Assim, a questão relativa à aplicação da Lei n. 11.960/2009, no que se refere aos juros de mora e
à correção monetária, não comporta mais discussão, cabendo apenas o cumprimento da decisão
exarada pelo STF em sede de repercussão geral.
Nesse cenário, sobre os valores em atraso incidirão juros e correção monetária em conformidade
com os critérios legais compendiados no Manual de Orientação de Procedimentos para os
Cálculos na Justiça Federal, observadas as teses fixadas no julgamento final do RE 870.947, de
relatoria do Ministro Luiz Fux.
Diante da sucumbência recursal e da regra prevista no § 11 do art. 85 do Código de Processo
Civil, considerando a devida majoração da verba honorária, seu percentual passa a ser fixado em
20% sobre a base cálculo considerada pelo Juízo a quo.
Acerca do prequestionamento suscitado, assinalo não haver qualquer infringência à legislação
federal ou a dispositivos constitucionais.
Ante o exposto, DOU PARCIAL PROVIMENTO À APELAÇÃO DO INSS, para fixar o termo inicial
do benefício, na data da citação. Explicito os critérios de incidência dos juros de mora e da
correção monetária e majoro a verba honorária de sucumbência recursal, na forma delineada.
É como voto.
E M E N T A
CONSTITUCIONAL E PROCESSUAL CIVIL. REMESSA OFICIAL. NÃO CABIMENTO. ART. 496,
§ 3º, I, DO CÓDIGO DE PROCESSO CIVIL. BENEFÍCIO DE PRESTAÇÃO CONTINUADA. ART.

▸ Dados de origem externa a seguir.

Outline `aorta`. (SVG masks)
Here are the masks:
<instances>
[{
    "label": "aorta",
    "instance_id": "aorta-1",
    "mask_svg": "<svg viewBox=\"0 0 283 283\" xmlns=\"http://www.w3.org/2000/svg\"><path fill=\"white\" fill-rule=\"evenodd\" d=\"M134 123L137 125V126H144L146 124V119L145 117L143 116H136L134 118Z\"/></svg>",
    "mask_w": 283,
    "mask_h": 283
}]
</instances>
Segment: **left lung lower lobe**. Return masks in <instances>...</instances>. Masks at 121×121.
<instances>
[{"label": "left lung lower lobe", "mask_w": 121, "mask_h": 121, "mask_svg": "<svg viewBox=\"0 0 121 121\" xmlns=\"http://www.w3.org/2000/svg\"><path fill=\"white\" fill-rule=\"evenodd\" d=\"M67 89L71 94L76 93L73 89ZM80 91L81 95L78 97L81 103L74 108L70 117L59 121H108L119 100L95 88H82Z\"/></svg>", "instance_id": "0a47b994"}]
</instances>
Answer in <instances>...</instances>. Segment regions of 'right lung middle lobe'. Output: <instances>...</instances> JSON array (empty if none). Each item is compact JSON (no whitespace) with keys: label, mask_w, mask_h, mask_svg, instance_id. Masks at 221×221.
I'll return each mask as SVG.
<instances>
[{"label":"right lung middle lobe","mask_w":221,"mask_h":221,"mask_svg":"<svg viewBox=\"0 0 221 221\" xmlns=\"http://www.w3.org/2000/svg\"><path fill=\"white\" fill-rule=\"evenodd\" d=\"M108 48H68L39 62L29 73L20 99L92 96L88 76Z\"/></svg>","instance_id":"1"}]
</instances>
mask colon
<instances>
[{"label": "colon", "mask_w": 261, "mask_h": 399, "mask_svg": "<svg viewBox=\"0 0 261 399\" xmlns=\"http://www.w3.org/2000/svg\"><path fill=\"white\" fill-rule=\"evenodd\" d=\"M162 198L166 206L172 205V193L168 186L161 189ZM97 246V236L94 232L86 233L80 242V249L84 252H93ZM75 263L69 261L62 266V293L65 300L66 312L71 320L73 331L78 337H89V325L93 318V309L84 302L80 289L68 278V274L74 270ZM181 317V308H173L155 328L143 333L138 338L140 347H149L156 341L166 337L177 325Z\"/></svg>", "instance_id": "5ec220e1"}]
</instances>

203, CAPUT, DA CONSTITUIÇÃO FEDERAL, E LEI Nº 8.742/1993. REQUISITOS
PREENCHIDOS. BENEFÍCIO CONCEDIDO.
- Ahipótese em exame não excede os 1.000 salários mínimos, sendo incabível a remessa oficial,
nos termos do art. 496, § 3º, inciso I, do Código de Processo Civil.
- Atrelam-se, cumulativamente, à concessão do benefício de prestação continuada, o implemento
de requisito etário ou a detecção de deficiência, demonstrada por exame pericial, e a verificação
da ausência de meios hábeis ao provimento da subsistência do postulante da benesse, ou de tê-
la suprida pela família.
- O laudo é concludente e bem descreve a situação vivenciada pela parte autora, notadamente,
no que concerne às suas condições de saúde e moradia, composição familiar, renda familiar
mensal e despesas, nos termos exigidos pelo art. 20, § 6º, da Lei nº 8.742/93, c/c o art. 16, § 2º,
do Decreto nº 6.214/2007, constituindo, assim, prova objetiva, segura e satisfatória quanto ao
requisito da hipossuficiência.
- Cabe, ao magistrado, no uso de seu poder instrutório, analisar a suficiência da prova para
formular seu convencimento.
- Constatadas, pelos laudos periciais, a deficiência e a hipossuficiência econômica, é devido o
Benefício de Prestação Continuada, a partir da citação.
- Juros de mora e correção monetária fixados na forma explicitada.
- Verba honorária de sucumbência recursal majorada na forma do § 11 do art. 85 do Código de
Processo Civil.
- Apelo do INSS parcialmente provido. ACÓRDÃO
Vistos e relatados estes autos em que são partes as acima indicadas, a Nona Turma, por
unanimidade, decidiu dar parcial provimento à apelação do INSS, nos termos do relatório e voto
que ficam fazendo parte integrante do presente julgado.